Of the top 20 closed ICOs by funding volume, 65% represented a success or are right on track for it. Of that total, 20% were struggling with major issues, 10% had no product yet, and 5% were dissolved.

USA has new regulations while Switzerland and Singapore focus on regulating ecosystems

The USA recently announced a new set of centralized securities regulation. Meanwhile, Switzerland and Singapore continue their focus on regulating ecosystems.
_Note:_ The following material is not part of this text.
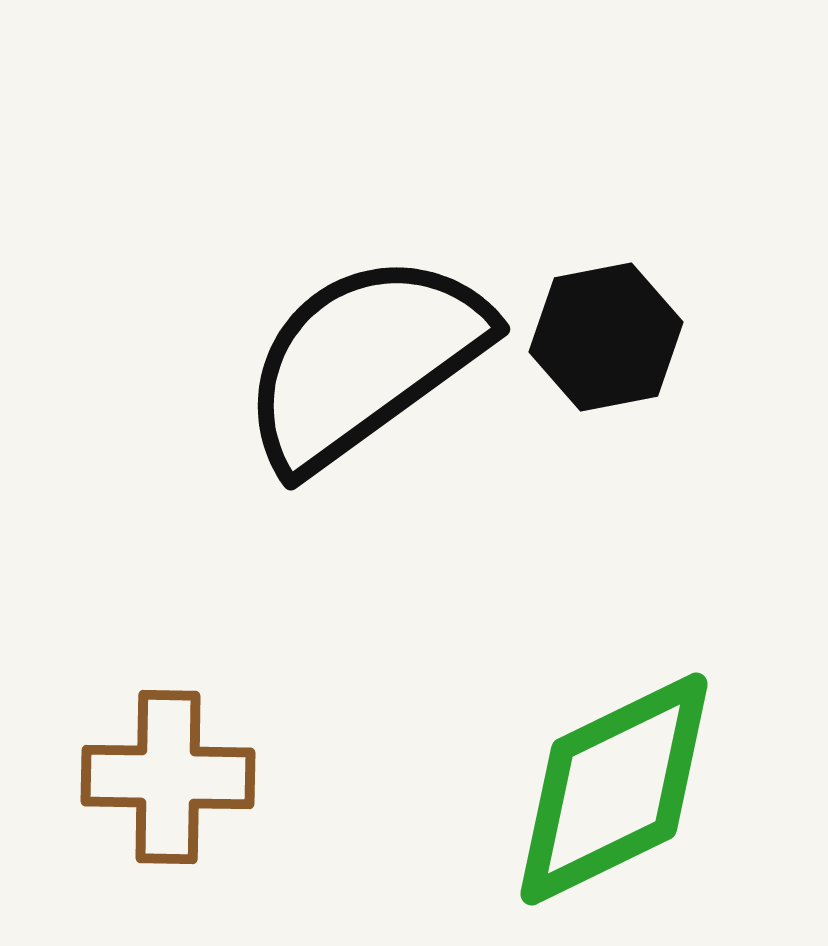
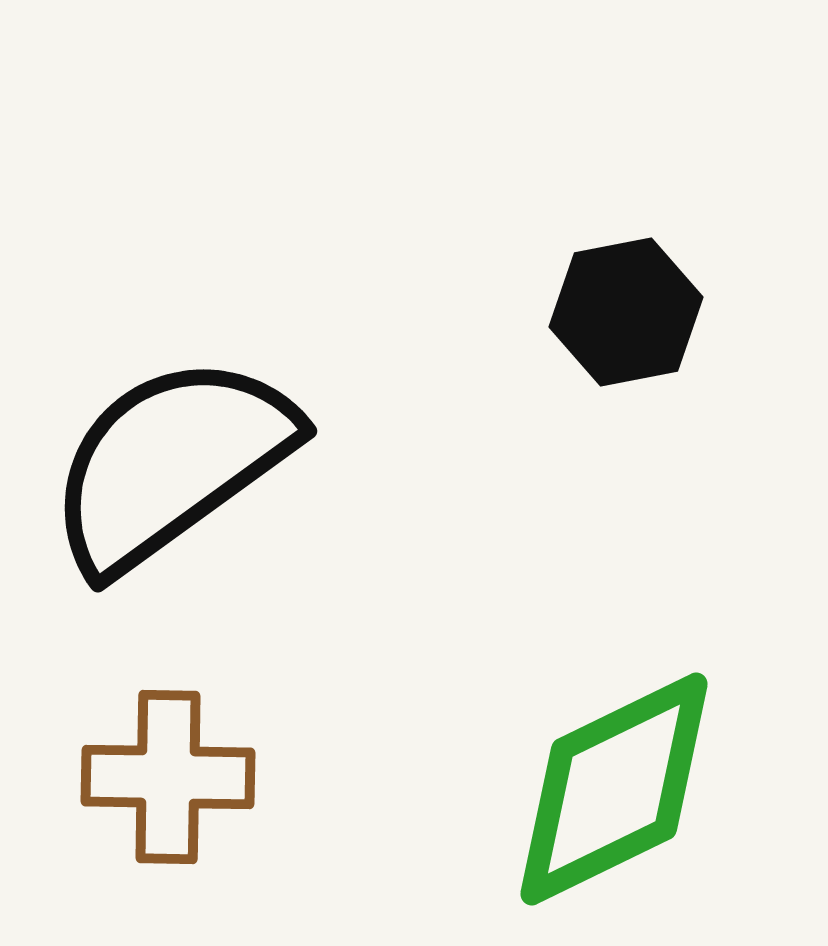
black hexagon: moved 20 px right, 25 px up
black semicircle: moved 193 px left, 102 px down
The latter two have a generally positive attitude towards crypto projects, whereas the former’s market isn’t yet entirely clear regarding protectionary regulations.

Liechtenstein, Gibraltar, and Malta aim to become ICO-friendly hubs

By following in the footsteps of Switzerland and elaborate a clear, ICO-supportive law, countries such as Liechtenstein, Gibraltar, and Malta want to become ICO forces.

Liechtenstein government is going to introduce a new Blockchain regulation law, Gibraltar has tokens classified as commercial products, and Malta’s authorities are implementing a Blockchain law.

Hybrid funding models are the trend

Combining traditional VC (Venture Capital) funding has been the steadiest funding method for ICOs in the past, but now, the popular approach combines it with a pure ICO funding strategy.

ICO projects now opt to receive initial funding after the business plan, prototype and team validation have been completed. Through ICO funding, the business is expected to grow further and raise more funds.